◆ THE PROBLEM ◆
Please output as a numbered list the lines starting with the one containing "Jewish Testimonies" and going on through the one containing "12 noon - 6pm, Saturday)", leaving out any blank lines.

◆ Saved data entries ◆
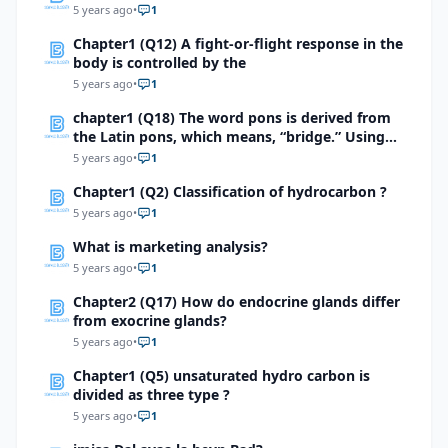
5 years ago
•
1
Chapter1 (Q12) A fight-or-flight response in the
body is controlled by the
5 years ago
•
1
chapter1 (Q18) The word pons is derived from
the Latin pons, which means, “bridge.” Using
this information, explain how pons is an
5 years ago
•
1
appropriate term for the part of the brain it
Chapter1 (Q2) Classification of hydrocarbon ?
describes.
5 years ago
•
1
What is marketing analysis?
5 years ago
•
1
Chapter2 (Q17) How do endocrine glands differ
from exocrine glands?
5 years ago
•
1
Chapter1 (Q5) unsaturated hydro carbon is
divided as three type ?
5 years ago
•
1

---

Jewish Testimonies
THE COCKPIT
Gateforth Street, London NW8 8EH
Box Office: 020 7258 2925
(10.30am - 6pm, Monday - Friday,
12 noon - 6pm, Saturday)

◆ EXPECTED ANSWER ◆
1. Jewish Testimonies
2. THE COCKPIT
3. Gateforth Street, London NW8 8EH
4. Box Office: 020 7258 2925
5. (10.30am - 6pm, Monday - Friday,
6. 12 noon - 6pm, Saturday)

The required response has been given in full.